Hingga akhirnya pada Rabu, 22 April 2020 lalu, Presiden Joko Widodo akhirnya melarang seluruh warga mudik ke kampung halaman. Warga yang dilarang mudik ialah mereka yang berasal dari daerah yang menerapkan Pembatasan Sosial Berskala Besar (PSBB) serta daerah zona merah Covid-19 lainnya.
Larangan tersebut berlaku mulai 24 April. Adapun sanksi akan diberlakukan pada 7 Mei bagi mereka yang bersikeras untuk mudik. Mulanya Jokowi hanya melarang para ASN, pegawai BUMN, dan personel TNI-Polri untuk mudik Lebaran.
Pemerintah lantas menjanjikan adanya insentif bagi perantau yang tak mudik dengan bantuan sosial (Bansos) berupa sembako dan bantuan langsung tunai. Rupanya tak semua masyarakat menggubris tawaran pemerintah tersebut. Hingga saat ini tetap saja masif ditemui masyarakat yang nekat kembali ke kampung halaman.
Terlepas dari larangan yang menurut penulis serba terlambat namun tetap saja ini memantik diskusi berkepanjangan dikalangan masyarakat. Sebab presiden sempat melontarlan pernyataan yang membuat ambiguitas tinggi. Utamanya perihal mudik dan pulang kampung.

◇ ◇ ◇ ◇

__DAFTAR TUGAS__
1. Tuliskan ulang bagian kutipan tentang larangan mudik, mulai dari "Pemerintah lantas menjanjikan" sampai "dan pulang kampung.".
2. Menurut kutipan tentang larangan mudik, kenapa larangan itu memicu diskusi panjang di masyarakat? Jawab dalam satu sampai tiga kalimat.

__DATA YANG DIBERIKAN__
◇ ◇ ◇ ◇

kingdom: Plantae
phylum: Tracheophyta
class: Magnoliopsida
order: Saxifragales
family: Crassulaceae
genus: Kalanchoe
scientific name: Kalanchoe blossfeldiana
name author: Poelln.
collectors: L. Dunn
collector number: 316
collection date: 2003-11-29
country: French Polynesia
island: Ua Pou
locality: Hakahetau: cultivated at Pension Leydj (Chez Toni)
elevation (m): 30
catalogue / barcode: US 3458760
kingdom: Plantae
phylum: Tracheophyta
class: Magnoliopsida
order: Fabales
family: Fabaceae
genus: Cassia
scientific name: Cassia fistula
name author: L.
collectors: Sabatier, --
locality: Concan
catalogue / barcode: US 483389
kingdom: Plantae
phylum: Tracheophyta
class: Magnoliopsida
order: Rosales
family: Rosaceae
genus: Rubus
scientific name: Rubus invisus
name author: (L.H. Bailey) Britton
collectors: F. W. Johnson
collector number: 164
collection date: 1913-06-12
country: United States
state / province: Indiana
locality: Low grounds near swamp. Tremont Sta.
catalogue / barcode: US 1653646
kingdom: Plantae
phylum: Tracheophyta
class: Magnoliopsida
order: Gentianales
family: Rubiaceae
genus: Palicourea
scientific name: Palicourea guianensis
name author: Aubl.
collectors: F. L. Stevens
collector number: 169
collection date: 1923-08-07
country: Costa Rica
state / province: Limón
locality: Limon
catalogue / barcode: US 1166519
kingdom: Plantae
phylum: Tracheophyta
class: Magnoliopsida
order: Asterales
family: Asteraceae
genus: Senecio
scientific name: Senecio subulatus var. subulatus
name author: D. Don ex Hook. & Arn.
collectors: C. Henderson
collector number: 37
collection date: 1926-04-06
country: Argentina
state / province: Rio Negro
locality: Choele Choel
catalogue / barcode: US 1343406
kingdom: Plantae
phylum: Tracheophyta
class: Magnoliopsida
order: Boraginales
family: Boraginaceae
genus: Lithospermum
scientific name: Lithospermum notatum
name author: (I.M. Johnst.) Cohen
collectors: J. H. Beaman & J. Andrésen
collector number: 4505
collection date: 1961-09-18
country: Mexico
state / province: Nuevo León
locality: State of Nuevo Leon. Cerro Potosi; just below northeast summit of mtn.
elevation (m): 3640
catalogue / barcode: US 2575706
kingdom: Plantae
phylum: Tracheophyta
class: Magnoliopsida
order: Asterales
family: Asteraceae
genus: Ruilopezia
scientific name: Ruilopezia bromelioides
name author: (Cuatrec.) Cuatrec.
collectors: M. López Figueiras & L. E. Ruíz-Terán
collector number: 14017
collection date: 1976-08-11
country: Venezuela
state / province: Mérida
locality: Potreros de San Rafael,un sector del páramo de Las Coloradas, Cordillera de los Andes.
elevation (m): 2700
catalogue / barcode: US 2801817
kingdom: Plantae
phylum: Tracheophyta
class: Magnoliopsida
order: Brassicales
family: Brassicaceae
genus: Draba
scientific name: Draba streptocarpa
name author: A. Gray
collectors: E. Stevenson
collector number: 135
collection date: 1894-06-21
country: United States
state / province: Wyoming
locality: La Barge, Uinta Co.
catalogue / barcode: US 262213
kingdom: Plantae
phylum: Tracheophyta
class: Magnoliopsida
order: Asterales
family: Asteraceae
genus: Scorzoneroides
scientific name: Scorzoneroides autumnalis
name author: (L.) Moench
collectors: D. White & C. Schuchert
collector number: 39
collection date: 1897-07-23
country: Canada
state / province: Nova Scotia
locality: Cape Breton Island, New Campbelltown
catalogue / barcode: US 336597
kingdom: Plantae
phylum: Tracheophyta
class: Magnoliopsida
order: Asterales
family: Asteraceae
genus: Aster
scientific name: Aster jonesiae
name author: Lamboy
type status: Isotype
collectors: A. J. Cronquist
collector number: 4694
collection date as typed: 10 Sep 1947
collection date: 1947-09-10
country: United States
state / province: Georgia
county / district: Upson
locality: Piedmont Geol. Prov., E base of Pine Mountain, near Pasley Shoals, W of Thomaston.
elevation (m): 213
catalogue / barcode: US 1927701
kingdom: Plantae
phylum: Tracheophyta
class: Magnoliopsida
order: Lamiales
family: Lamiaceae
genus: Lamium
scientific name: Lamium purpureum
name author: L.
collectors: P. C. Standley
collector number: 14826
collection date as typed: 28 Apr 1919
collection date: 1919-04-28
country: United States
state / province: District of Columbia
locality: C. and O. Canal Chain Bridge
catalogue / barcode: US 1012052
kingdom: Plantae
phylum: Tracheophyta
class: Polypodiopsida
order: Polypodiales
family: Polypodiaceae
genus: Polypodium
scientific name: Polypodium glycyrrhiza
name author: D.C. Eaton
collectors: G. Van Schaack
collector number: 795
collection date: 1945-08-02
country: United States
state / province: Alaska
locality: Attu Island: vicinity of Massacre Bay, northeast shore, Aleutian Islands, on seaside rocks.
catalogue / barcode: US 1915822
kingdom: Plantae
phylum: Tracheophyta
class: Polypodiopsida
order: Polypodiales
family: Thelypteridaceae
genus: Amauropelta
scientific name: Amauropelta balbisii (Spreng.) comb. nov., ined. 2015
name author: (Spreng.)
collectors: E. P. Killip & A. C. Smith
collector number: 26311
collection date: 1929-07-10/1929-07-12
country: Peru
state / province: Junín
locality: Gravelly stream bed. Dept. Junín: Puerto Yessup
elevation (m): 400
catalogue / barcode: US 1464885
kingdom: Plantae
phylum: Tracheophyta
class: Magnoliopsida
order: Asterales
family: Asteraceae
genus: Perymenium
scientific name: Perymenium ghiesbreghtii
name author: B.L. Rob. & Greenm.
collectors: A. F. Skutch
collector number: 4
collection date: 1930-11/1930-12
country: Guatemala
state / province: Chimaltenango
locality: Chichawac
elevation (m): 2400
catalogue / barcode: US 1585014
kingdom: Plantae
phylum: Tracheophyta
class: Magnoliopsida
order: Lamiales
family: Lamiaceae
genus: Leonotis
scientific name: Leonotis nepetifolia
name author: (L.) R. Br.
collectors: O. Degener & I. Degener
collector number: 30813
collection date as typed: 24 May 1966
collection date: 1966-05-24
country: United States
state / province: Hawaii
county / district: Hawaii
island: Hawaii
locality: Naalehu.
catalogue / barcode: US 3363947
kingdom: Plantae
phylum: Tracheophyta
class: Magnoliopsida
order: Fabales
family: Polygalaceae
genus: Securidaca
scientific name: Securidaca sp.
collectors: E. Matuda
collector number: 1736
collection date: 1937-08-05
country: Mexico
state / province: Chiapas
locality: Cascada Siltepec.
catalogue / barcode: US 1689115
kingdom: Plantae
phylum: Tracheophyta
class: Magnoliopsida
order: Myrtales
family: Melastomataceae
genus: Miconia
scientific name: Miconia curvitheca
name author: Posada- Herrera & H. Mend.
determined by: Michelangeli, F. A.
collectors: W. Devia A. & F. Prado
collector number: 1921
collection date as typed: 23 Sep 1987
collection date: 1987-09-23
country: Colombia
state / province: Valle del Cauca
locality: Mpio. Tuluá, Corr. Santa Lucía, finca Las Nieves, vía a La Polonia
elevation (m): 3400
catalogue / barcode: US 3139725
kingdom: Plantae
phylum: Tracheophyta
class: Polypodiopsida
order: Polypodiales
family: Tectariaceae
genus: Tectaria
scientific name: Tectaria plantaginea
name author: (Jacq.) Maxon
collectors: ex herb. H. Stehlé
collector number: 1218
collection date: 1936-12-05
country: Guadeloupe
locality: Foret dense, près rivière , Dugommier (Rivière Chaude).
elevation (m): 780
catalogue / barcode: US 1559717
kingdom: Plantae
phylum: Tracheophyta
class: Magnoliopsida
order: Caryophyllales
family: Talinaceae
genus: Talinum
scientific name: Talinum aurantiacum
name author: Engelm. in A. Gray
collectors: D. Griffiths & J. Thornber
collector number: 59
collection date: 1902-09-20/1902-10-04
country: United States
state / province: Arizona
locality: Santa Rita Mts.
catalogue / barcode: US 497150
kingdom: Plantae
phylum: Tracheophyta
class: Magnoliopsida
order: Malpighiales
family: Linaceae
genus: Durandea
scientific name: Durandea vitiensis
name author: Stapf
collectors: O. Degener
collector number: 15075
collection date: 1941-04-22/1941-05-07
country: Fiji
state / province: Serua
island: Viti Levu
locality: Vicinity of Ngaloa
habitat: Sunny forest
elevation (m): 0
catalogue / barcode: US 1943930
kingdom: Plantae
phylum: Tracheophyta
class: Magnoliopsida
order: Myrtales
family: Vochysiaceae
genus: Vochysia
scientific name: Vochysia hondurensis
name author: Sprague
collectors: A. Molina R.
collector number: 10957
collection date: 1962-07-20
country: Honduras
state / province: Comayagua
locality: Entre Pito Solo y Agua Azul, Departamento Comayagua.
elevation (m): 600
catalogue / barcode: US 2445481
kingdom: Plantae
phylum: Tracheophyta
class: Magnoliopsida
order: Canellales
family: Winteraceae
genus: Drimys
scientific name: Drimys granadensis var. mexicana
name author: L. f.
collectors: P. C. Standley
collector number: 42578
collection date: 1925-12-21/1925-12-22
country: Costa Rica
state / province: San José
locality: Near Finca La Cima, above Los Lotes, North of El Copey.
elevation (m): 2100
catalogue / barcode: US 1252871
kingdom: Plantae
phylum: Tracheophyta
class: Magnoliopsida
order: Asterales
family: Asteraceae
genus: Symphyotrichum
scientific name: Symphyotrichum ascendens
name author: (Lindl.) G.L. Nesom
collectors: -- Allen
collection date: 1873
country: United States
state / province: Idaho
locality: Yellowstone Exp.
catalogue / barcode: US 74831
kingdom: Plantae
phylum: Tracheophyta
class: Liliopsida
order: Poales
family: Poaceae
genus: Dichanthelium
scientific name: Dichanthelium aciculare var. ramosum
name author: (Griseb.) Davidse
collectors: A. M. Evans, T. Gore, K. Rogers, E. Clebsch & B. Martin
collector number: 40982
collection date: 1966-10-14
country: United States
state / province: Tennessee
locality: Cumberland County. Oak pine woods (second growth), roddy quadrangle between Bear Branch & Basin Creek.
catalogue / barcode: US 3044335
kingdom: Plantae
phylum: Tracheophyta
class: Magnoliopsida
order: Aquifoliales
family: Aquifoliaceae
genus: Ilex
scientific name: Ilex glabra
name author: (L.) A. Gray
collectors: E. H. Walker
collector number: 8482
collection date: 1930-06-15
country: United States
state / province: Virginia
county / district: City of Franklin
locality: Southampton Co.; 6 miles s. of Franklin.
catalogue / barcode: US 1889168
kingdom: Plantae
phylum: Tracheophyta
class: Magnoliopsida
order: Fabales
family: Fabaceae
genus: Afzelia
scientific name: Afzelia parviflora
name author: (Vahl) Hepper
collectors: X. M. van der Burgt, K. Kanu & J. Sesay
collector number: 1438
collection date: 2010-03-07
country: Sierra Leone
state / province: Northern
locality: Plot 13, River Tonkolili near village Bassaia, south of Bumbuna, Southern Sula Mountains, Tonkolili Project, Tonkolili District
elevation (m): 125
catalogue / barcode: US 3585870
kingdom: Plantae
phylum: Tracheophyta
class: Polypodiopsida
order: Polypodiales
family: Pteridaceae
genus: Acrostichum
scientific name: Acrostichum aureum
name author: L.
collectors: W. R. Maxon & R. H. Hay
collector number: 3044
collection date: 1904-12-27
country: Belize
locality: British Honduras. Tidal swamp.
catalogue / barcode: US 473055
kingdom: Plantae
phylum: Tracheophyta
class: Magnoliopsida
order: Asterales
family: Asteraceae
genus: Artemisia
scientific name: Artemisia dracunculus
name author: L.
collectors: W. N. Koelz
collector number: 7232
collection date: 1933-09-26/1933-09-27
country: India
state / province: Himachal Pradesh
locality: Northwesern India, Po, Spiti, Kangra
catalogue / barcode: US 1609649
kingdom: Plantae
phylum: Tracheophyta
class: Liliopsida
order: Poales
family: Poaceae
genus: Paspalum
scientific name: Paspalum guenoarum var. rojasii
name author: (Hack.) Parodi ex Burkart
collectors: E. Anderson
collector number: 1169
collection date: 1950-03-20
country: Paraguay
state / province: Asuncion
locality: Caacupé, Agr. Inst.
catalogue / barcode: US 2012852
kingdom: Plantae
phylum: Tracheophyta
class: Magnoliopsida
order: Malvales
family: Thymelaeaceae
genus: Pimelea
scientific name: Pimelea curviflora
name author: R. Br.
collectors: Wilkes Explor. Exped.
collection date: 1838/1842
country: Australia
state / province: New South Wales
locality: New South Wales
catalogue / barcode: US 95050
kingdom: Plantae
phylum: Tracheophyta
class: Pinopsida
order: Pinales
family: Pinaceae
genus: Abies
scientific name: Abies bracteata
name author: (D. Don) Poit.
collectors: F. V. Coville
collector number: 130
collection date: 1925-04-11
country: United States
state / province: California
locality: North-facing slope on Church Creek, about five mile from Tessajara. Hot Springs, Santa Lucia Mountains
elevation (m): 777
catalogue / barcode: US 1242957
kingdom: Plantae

◇ ◇ ◇ ◇

__JAWABAN__
1.
Pemerintah lantas menjanjikan adanya insentif bagi perantau yang tak mudik dengan bantuan sosial (Bansos) berupa sembako dan bantuan langsung tunai. Rupanya tak semua masyarakat menggubris tawaran pemerintah tersebut. Hingga saat ini tetap saja masif ditemui masyarakat yang nekat kembali ke kampung halaman.
Terlepas dari larangan yang menurut penulis serba terlambat namun tetap saja ini memantik diskusi berkepanjangan dikalangan masyarakat. Sebab presiden sempat melontarlan pernyataan yang membuat ambiguitas tinggi. Utamanya perihal mudik dan pulang kampung.

2. Karena presiden sempat mengeluarkan pernyataan yang sangat membingungkan. Kebingungan itu terutama soal mudik dan pulang kampung.